**Auszug zum Lesen:**
···

# Skizze benötigt



## MaPo87 (17. Mai 2007)

Folgendes Problem. Ich zeichne seit paar Jahren nicht mehr, doch jetzt muss ich sogar für die Schule eine Illustration machen. Es geht um das Gedicht "Treibhaus der Langeweile" von Maurice Maeterlick, doch ich hab keine Ahnung wie ich das gestalten soll. Eine kleine Skizze von einem oder anderem wäre total nett.
Also der Text geht folgendermassen:

"Oh, diese blaue Langeweile im Herzen!
Mit deutlichem Schauen
Im weinenden Mondschein
Meiner blauen Sehsuchtsträume.

Diese Langeweile blau wie das Treibhaus
Wo man eingeschlossen sieht durch
Scheiben tief und grün,
Bedeckt mit Mond und Glas

Die großen Pflanzungen
deren nächtliches Vergessen sich ausstreckt,
Unbeweglich weie ein Traum,
Auf den Rosen der Leidenschaften;

Wo sehr langsames Wasser sich erhebt
Vermischend den Mond und den Himmel
Und einen ewigen blaugrünen Seufzer
Gleichförmig wie ein Traum."

Wie gesagt ich brauch eure Hilfe.


----------



## ojamaney (18. Mai 2007)

Mein Gott, was für ein schwulstiges Gesülze 

Naja, nichstdestotrotz sah ich beim lesen durch ein Treibhausfenster auf den nächtlichen Mond der sich im See wiederspiegelte. Um mich herum sah ich Dornen und Blättern von Rosen. Alles war irgendwie tiefblau bis schwarz und die dünne  Fensterscheibe direkt vor meinem Gesicht spiegelte kaum erkennbar meinen sehnsüchtigen Blick nach oben wieder.

Hoffe das hilft Dir etwas auf die Sprünge


----------



## MaPo87 (18. Mai 2007)

Ja danke sehr.


----------

···

**Gegebenes Material:**
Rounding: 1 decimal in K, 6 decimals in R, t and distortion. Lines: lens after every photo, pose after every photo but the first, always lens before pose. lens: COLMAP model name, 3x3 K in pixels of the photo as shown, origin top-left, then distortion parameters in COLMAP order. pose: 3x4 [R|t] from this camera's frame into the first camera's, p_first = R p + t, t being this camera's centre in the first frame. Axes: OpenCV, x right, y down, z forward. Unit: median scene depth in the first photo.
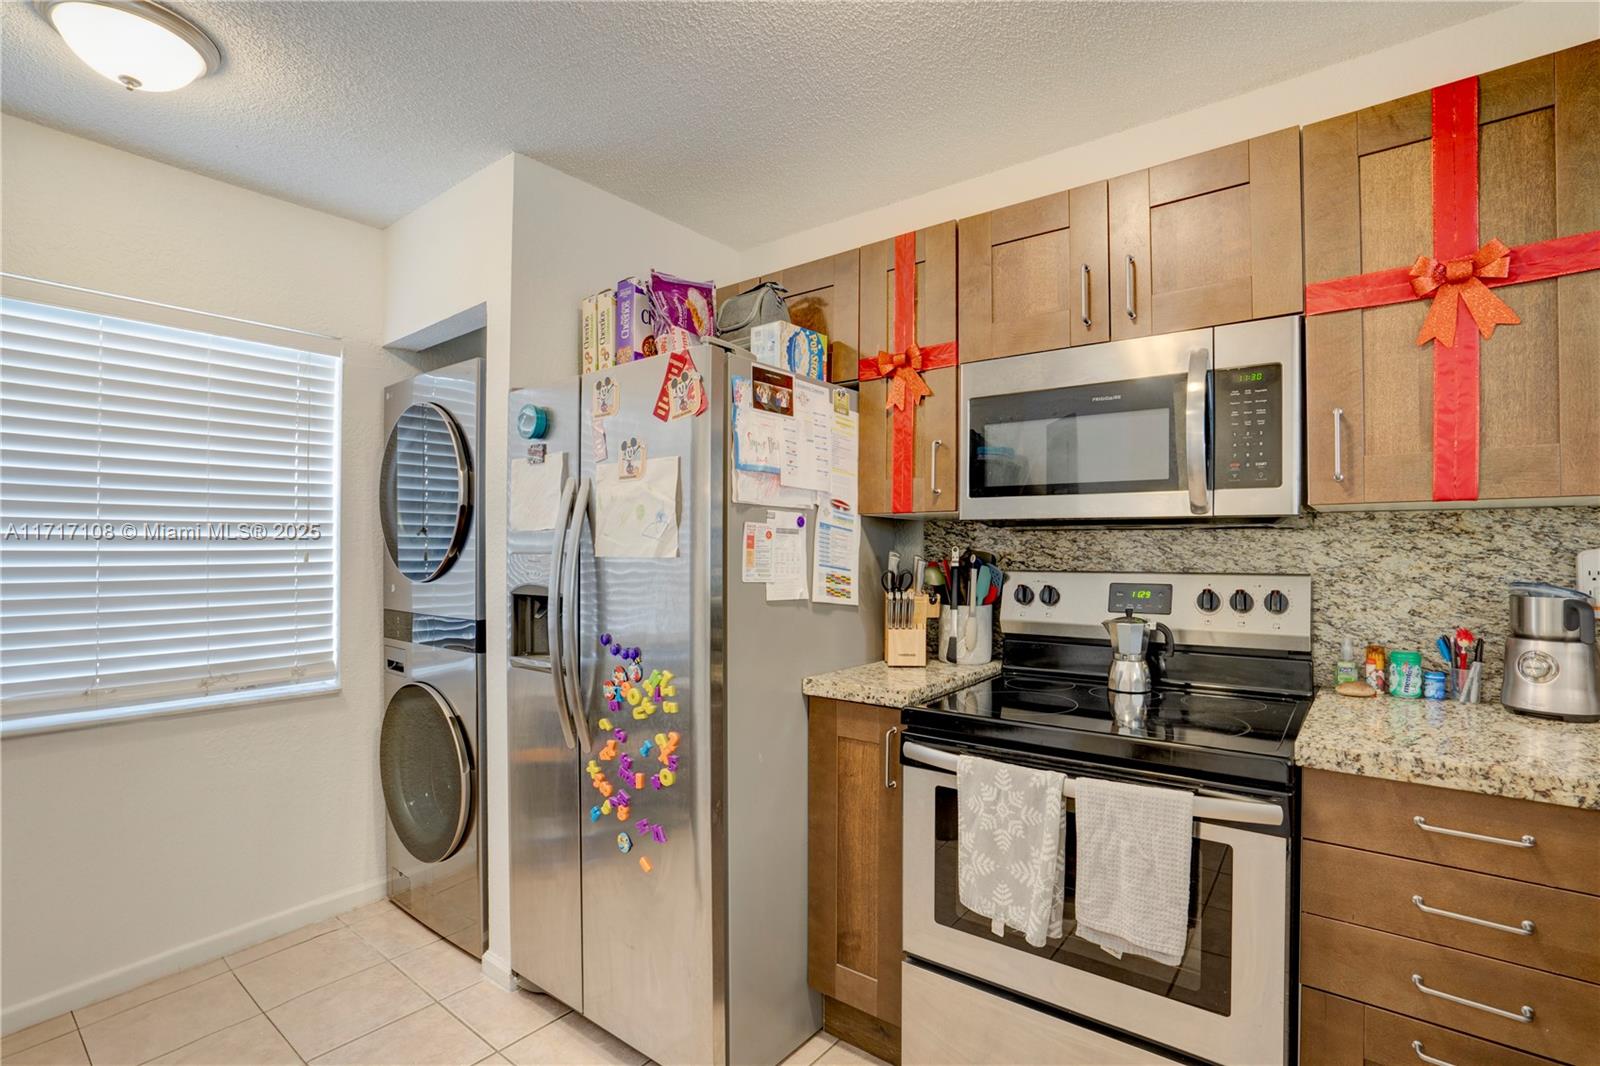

···

Schreibe den Auszug ab der Stelle „Folgendes Problem. Ich“ ab und höre nach „Meiner blauen Sehsuchtsträume.“ auf. Ändere dabei „Mondschein“ in „Sternenlicht“.

**Lösung:**
Folgendes Problem. Ich zeichne seit paar Jahren nicht mehr, doch jetzt muss ich sogar für die Schule eine Illustration machen. Es geht um das Gedicht "Treibhaus der Langeweile" von Maurice Maeterlick, doch ich hab keine Ahnung wie ich das gestalten soll. Eine kleine Skizze von einem oder anderem wäre total nett.
Also der Text geht folgendermassen:

"Oh, diese blaue Langeweile im Herzen!
Mit deutlichem Schauen
Im weinenden Sternenlicht
Meiner blauen Sehsuchtsträume.